Les pédophiles interdits à vie de travailler avec des enfants

La confédération helvétique se dote ainsi d'une des lois les plus sévères en Europe en la matière.
Toutes les condamnations pour pédophilie en Suisse seront suivies dès l'année prochaine d'une interdiction à vie de travailler avec des enfants. afp.com/Fabrice COFFRINI

Ce sera désormais un automatisme. Toutes les condamnations pour pédophilie en Suisse seront suivies dès l'année prochaine d'une interdiction à vie de travailler avec des enfants. Cette sanction, soutenue par une majorité de la population depuis 2014, aura mis quatre ans à être appliquée. C'est l'une des législations les plus sévères en Europe sur le sujet.

Une mesure quasi-systématique

Dès le 1er janvier, toute personne condamnée en Suisse pour atteinte à l'intégrité sexuelle d'un mineur ou d'un adulte vulnérable sera privée automatiquement du droit d'exercer une activité, qu'elle soit professionnelle ou bénévoles, avec des enfants. La mesure, annoncée par le gouvernement fédéral mercredi, permettra aux employeurs et aux organisations de vérifier le casier judiciaire des candidats pour voir s'ils sont frappés d'une interdiction.

Le Parlement suisse a tout de même inscrit une "clause dérogatoire" dans la loi. Celle-ci permet aux juges de témoigner d'une plus grande tolérance dans les cas où l'infraction sexuelle n'est pas grave et où l'accusé ne présente aucun risque de récidive. "Cela concerne notamment les cas d'amours adolescentes", affirme le gouvernement. En clair, une personne de vingt ans qui a eu des relations sexuelles avec un mineur de seize ans pourra faire l'objet d'une dérogation.

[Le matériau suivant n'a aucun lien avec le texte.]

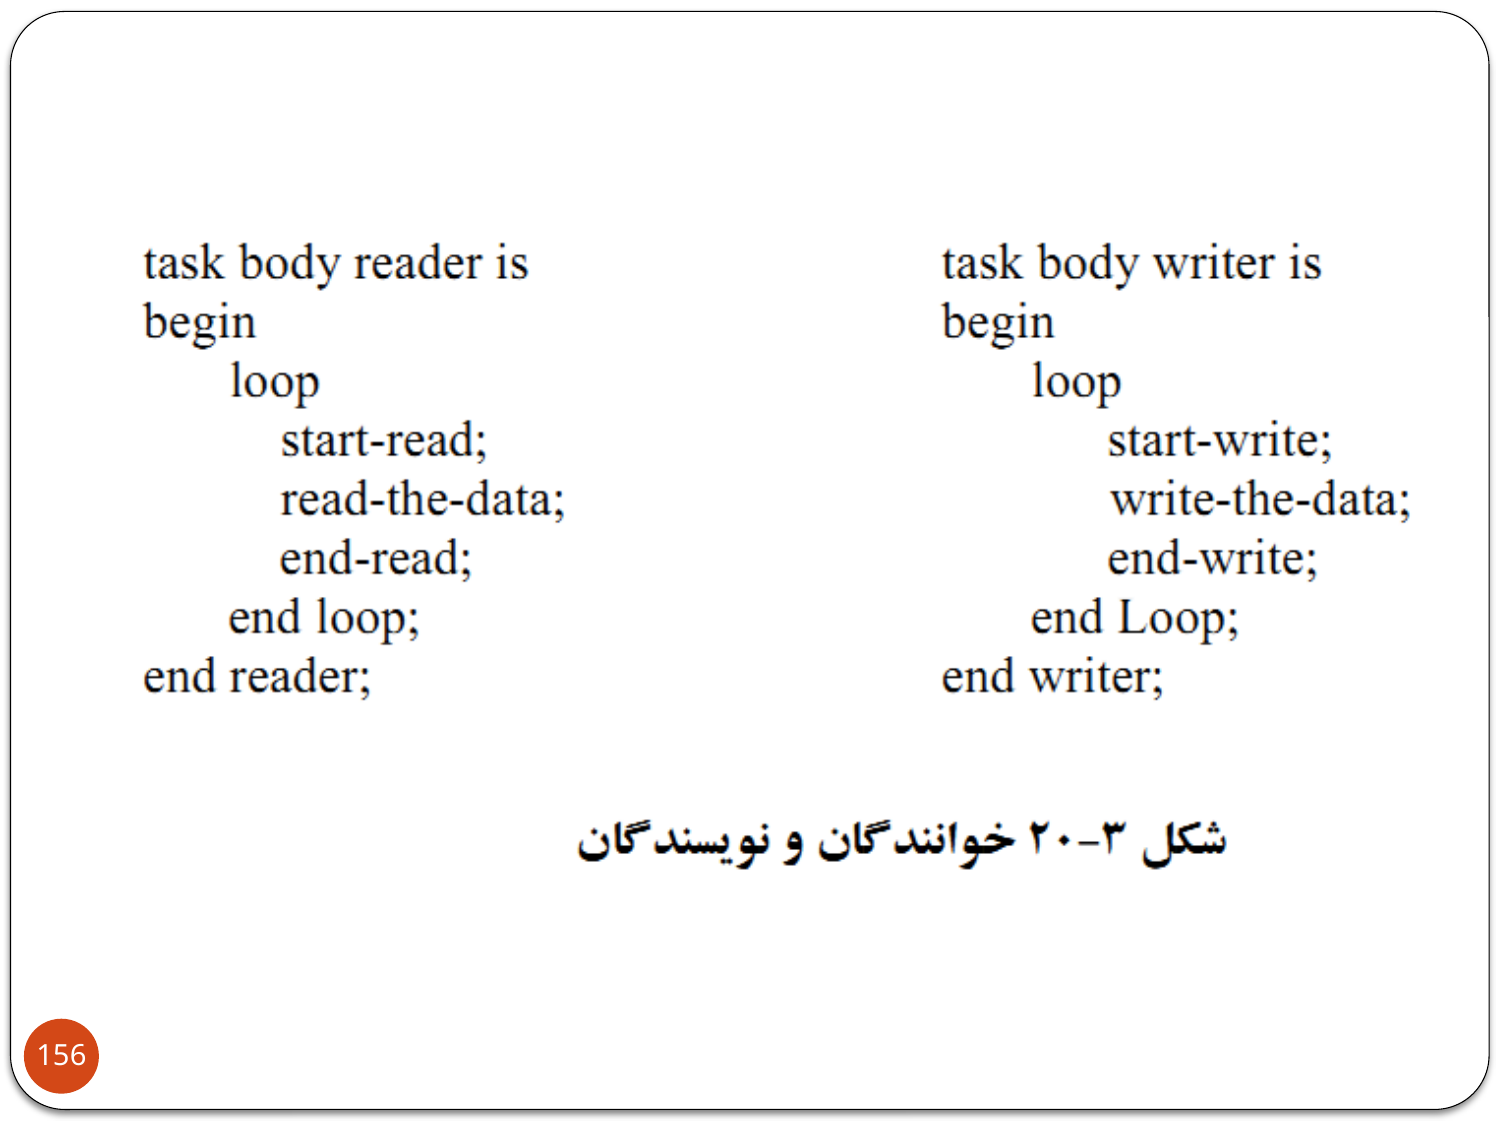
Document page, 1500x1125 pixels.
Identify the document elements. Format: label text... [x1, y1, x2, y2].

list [35, 149, 1453, 913]
slide_number 156 [23, 1018, 99, 1094]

En revanche, les pédophiles "au sens clinique du terme" ne pourront pas bénéficier de la dérogation. Dans le DSM, le manuel de diagnostic des troubles mentaux utilisé en psychiatrie, la pédophilie est ainsi définie par des fantasmes récurrents, des pulsions ou des comportements sexuels visant des mineurs, de la part de personnes de plus de seize ans et âgées d'au moins cinq ans de plus.

La population en faveur de la loi

Cette nouvelle loi fait suite à une demande du mouvement Marche Blanche, un collectif de parents de victimes d'actes pédophiles, qui s'est fait une place en Belgique et en Suisse à la suite de l'affaire Dutroux. L'initiative populaire, soumise à un référendum, avait convaincu plus de 63% des Suisses et la totalité des cantons.

Le Parlement n'avait toutefois pas réussi à trouver un accord sur l'adoption d'une telle mesure à l'époque, le Conseil des Etats (la chambre haute du Parlement), restant réticent à l'idée d'instaurer un automatisme entre condamnation et interdiction à vie. Il aura fallu quatre ans pour susciter un consensus autour d'une loi.

Avant l'adoption de cette loi, la Suisse prononçait déjà des interdictions de travailler avec des enfants pour les pédophiles, mais elles ne pouvaient être étendues qu'à un délai de dix ans.

En France, une proposition de loi similaire avait été avancée en 2015 par les députés UMP (devenu LR) Pierre Lellouche et Claude de Ganay mais n'a pas été retenue. Toutefois, les personnes condamnées pour des infractions sexuelles ou violentes doivent être enregistrées dans un fichier judiciaire national automatisé, qui peut être consulté par les autorités et transmis aux élus régionaux et départementaux pour les décisions de recrutement dans des activités impliquant des mineurs.